(The task) Each record that follows goes into your reply unchanged; the pictures do not.
───── Recorded data ─────
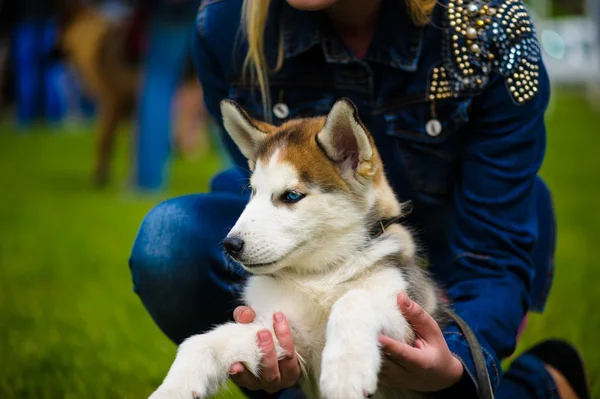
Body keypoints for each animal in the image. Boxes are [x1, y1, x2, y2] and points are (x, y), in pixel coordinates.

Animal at [150, 97, 450, 399]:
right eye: (252, 192)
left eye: (291, 196)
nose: (230, 245)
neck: (320, 276)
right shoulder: (280, 332)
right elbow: (202, 343)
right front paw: (172, 388)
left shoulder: (408, 322)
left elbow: (354, 299)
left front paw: (345, 371)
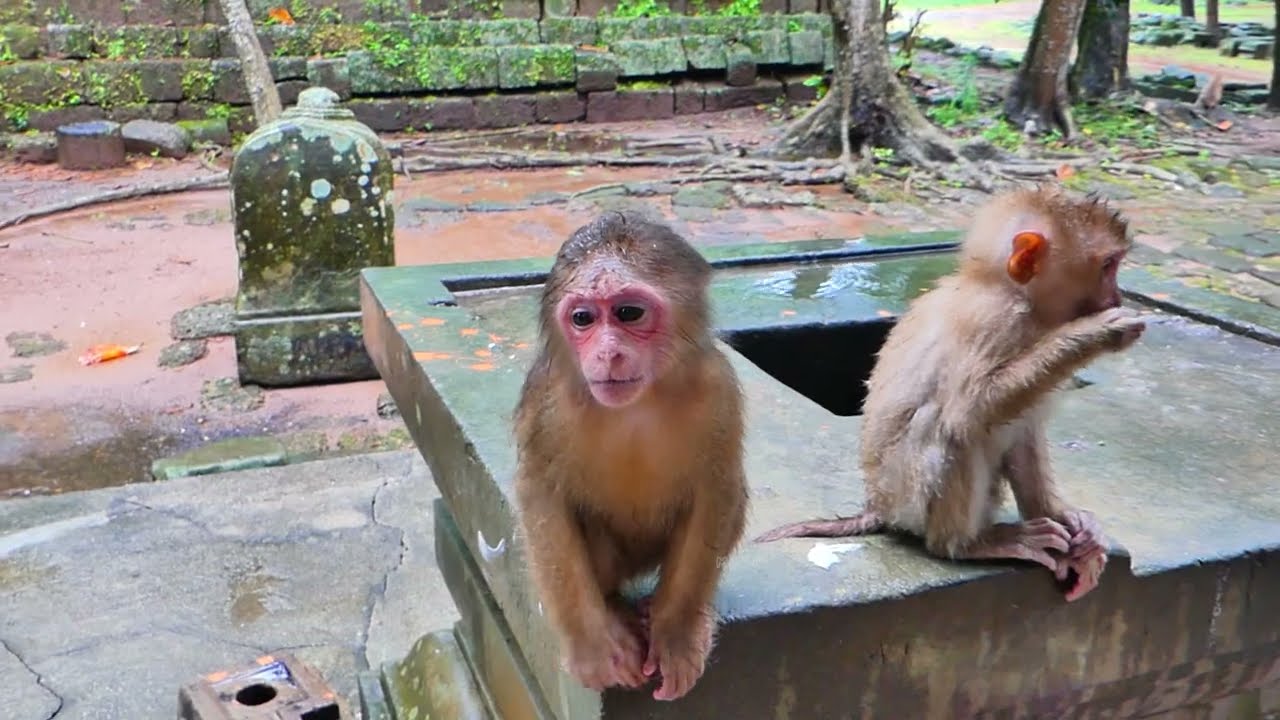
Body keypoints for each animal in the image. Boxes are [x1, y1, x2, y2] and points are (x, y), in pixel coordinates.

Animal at [513, 210, 748, 702]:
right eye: (583, 318)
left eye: (628, 313)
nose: (607, 353)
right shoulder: (547, 395)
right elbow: (539, 490)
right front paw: (591, 645)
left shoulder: (717, 386)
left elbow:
─────
(Exercise answer)
Body keypoints for each animal in the image. Boxes are [x1, y1, x2, y2] and points are (x, y), in pixel coordinates.

Animal at [150, 97, 450, 399]:
right eye: (252, 192)
left eye: (291, 196)
nose: (230, 245)
neck: (320, 276)
right shoulder: (280, 332)
right elbow: (202, 343)
right front paw: (172, 388)
left shoulder: (408, 322)
left elbow: (354, 299)
left front paw: (345, 371)
Body keypoints for each animal in the image. Boxes are [x1, y1, x2, y2] and points are (x, y), in pixel coordinates.

Animal at [513, 210, 748, 702]:
right eye: (583, 318)
left eye: (628, 313)
nose: (607, 353)
right shoulder: (547, 395)
right elbow: (539, 490)
right front paw: (591, 645)
left shoulder: (717, 386)
left elbow:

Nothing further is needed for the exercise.